Top of Given data
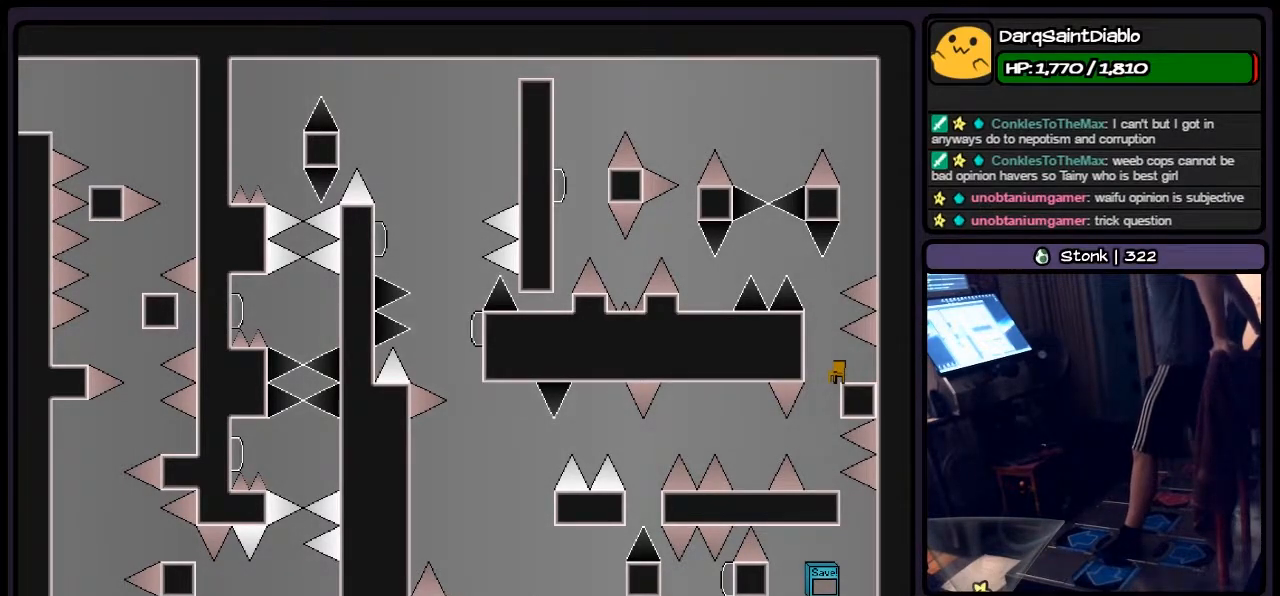
{"keys": [], "events": []}
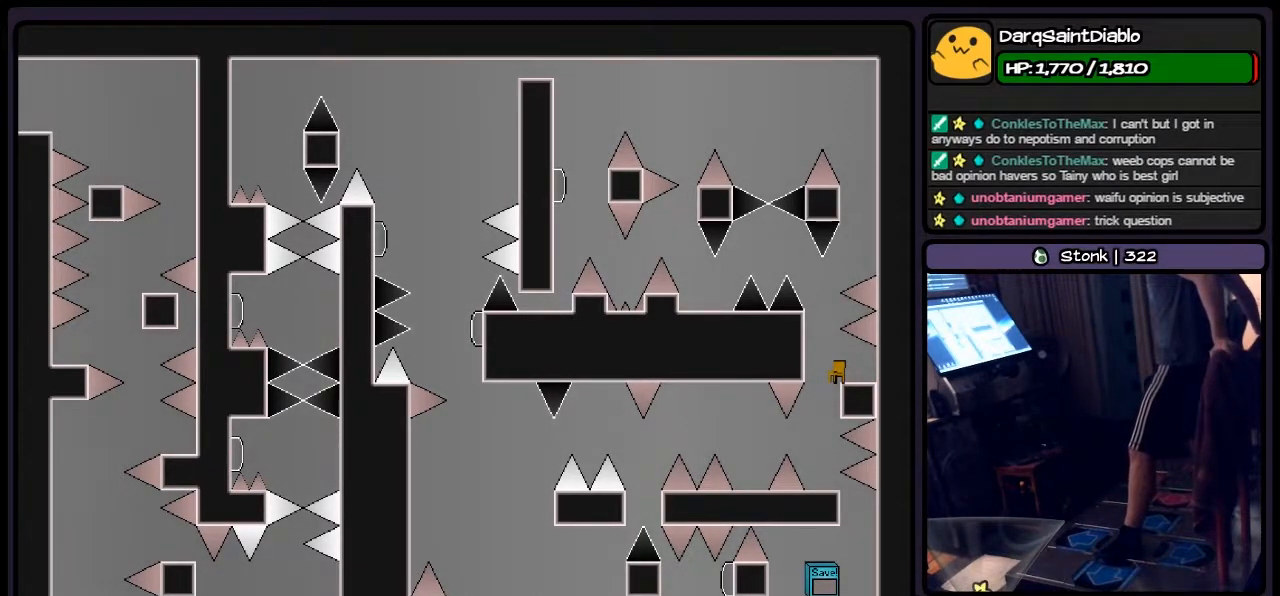
{"keys": ["left", "shift"], "events": [[250, "shift", "down"], [450, "left", "down"]]}
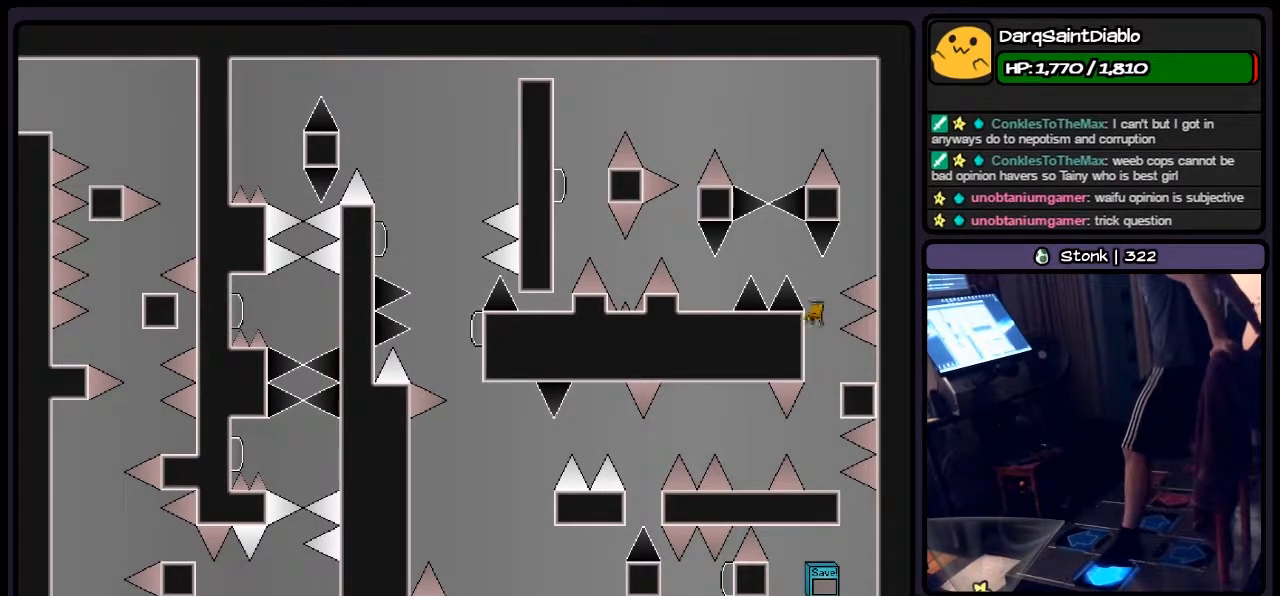
{"keys": ["left"], "events": [[83, "shift", "up"], [167, "shift", "down"], [367, "shift", "up"]]}
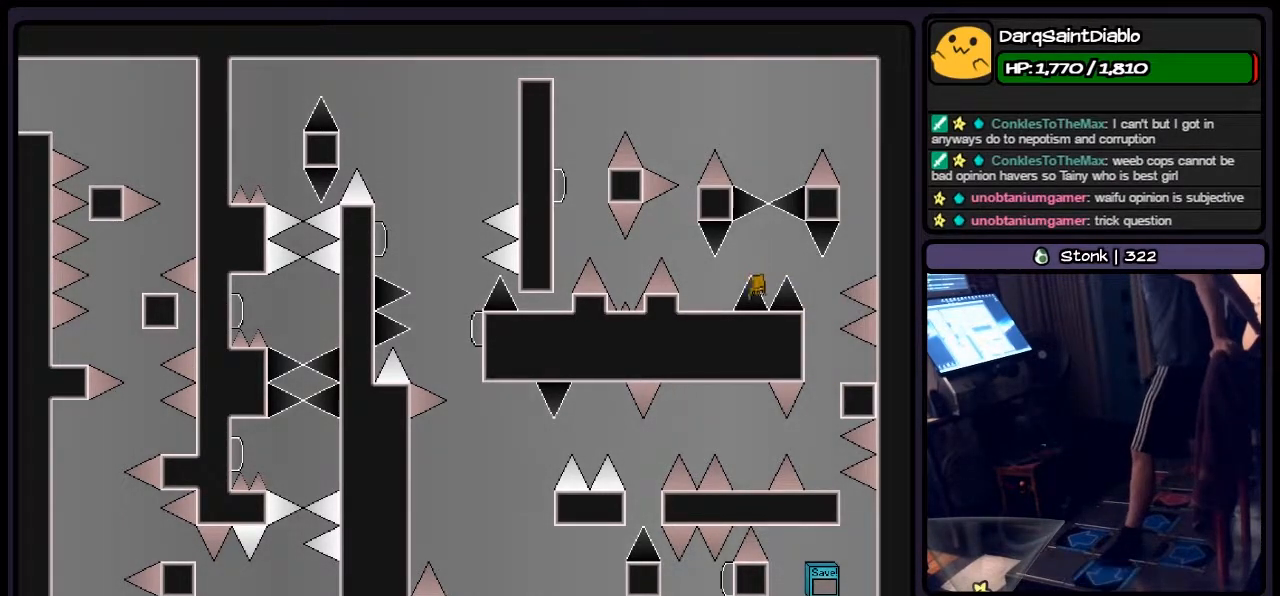
{"keys": [], "events": [[83, "left", "up"], [250, "left", "down"], [500, "left", "up"]]}
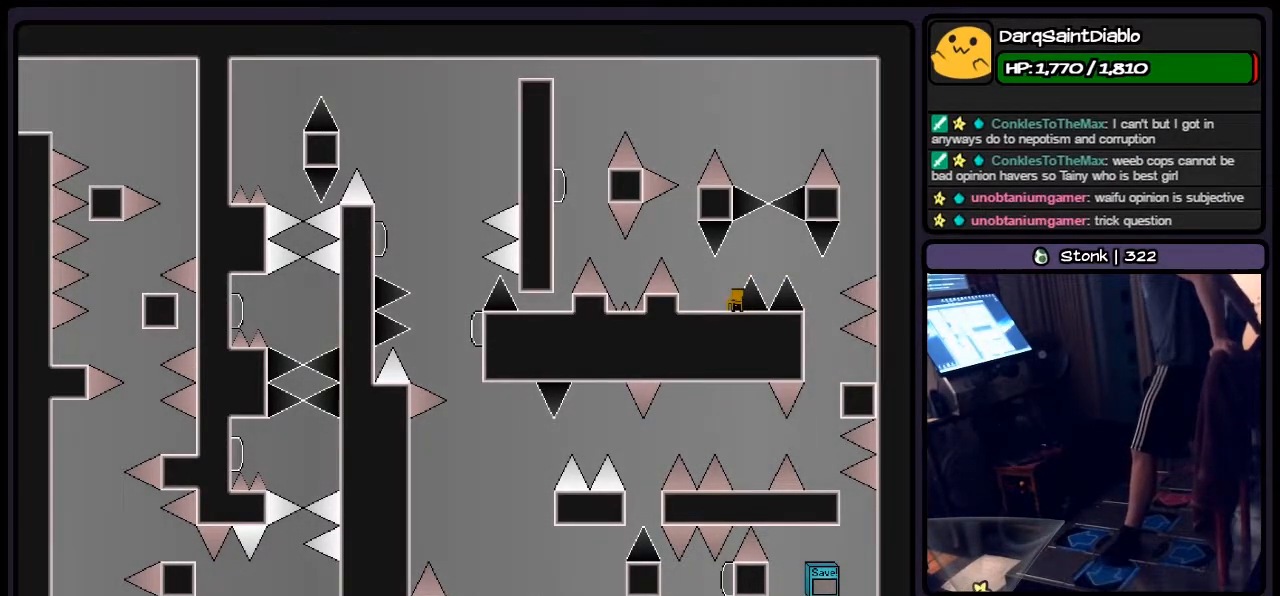
{"keys": [], "events": [[250, "left", "down"], [450, "left", "up"]]}
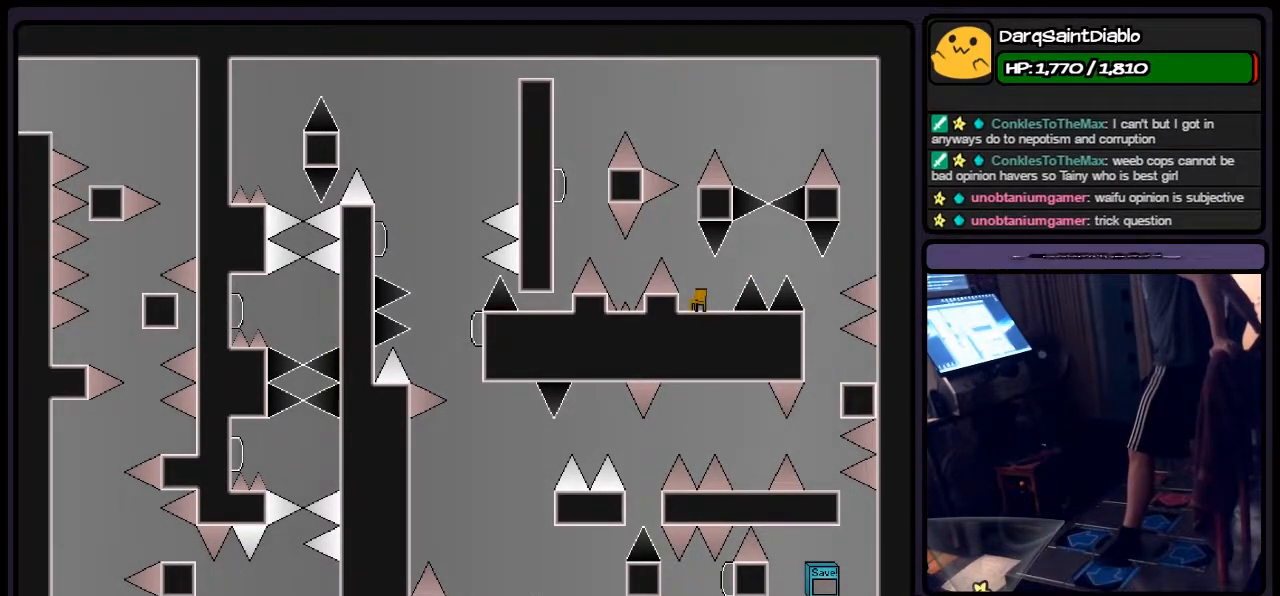
{"keys": [], "events": []}
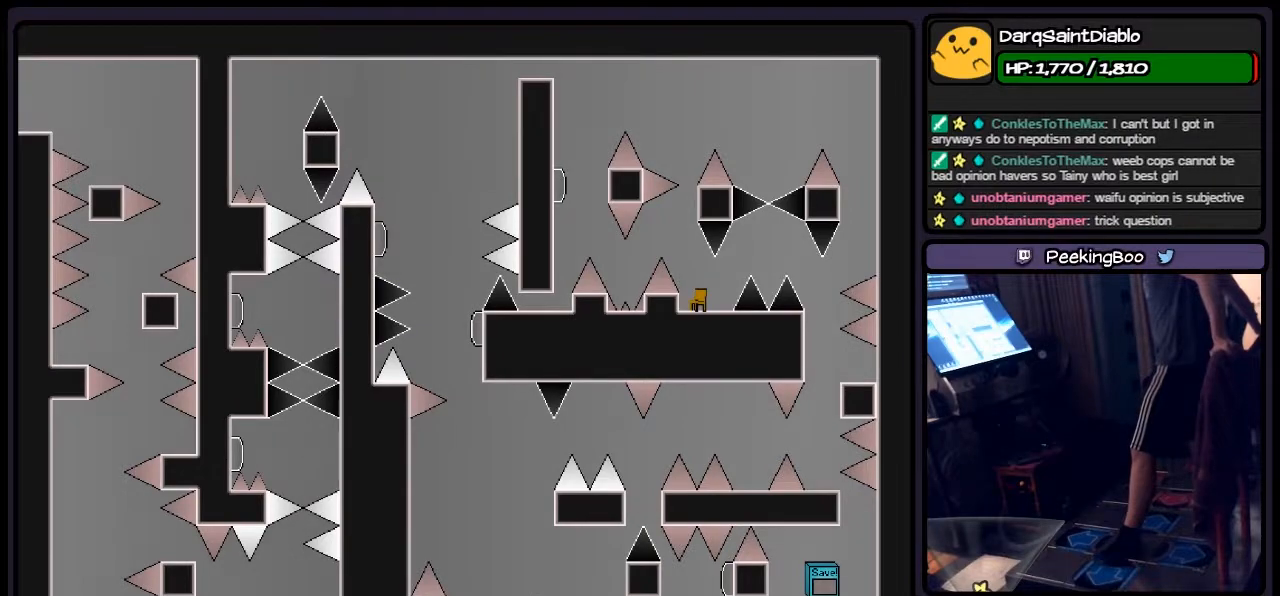
{"keys": [], "events": []}
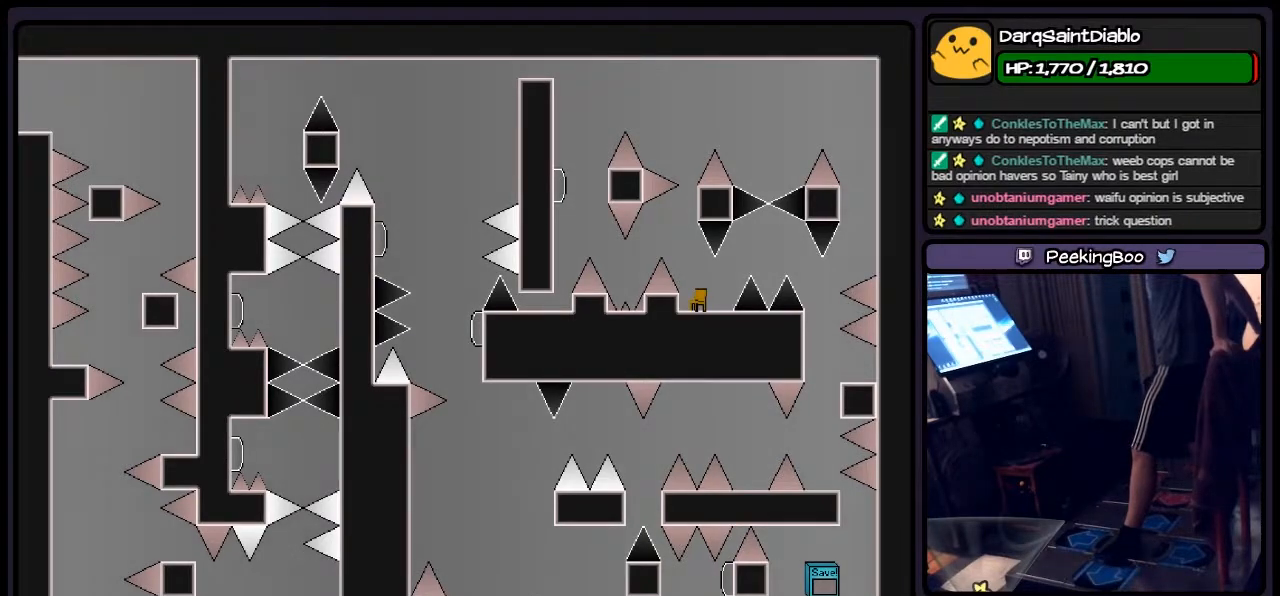
{"keys": [], "events": []}
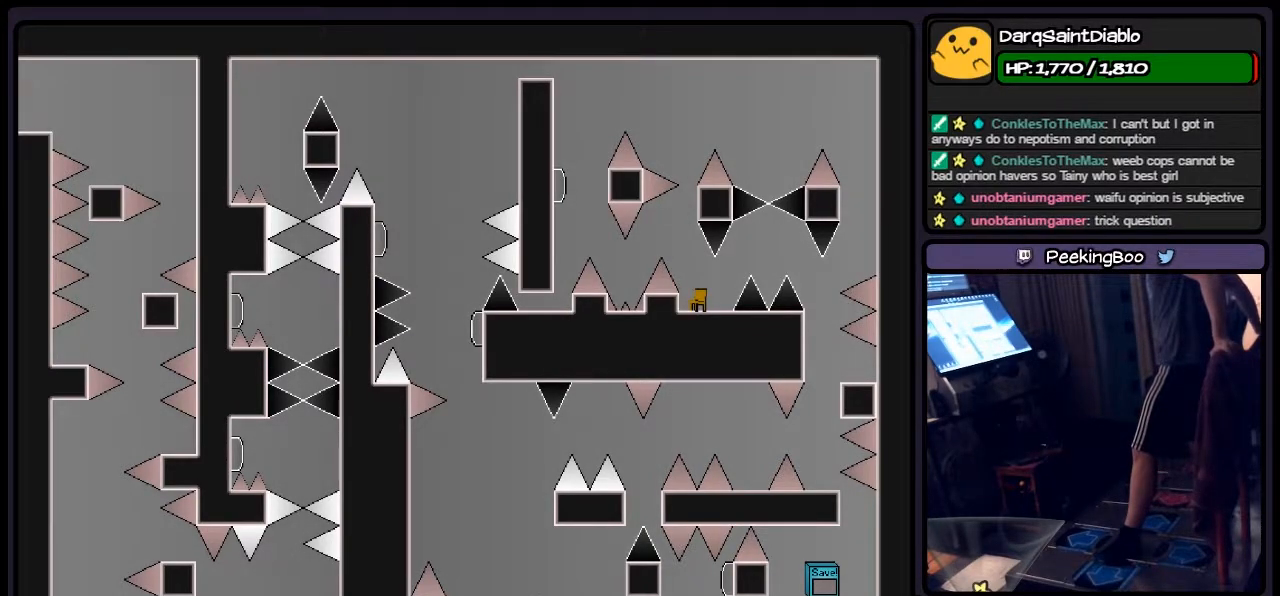
{"keys": [], "events": []}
Bottom of Given data
Exercise brief: Copy out the whole listing exactly, and don't carry over any pictures.

Exercise response:
{"keys": [], "events": []}
{"keys": ["left", "shift"], "events": [[250, "shift", "down"], [450, "left", "down"]]}
{"keys": ["left"], "events": [[83, "shift", "up"], [167, "shift", "down"], [367, "shift", "up"]]}
{"keys": [], "events": [[83, "left", "up"], [250, "left", "down"], [500, "left", "up"]]}
{"keys": [], "events": [[250, "left", "down"], [450, "left", "up"]]}
{"keys": [], "events": []}
{"keys": [], "events": []}
{"keys": [], "events": []}
{"keys": [], "events": []}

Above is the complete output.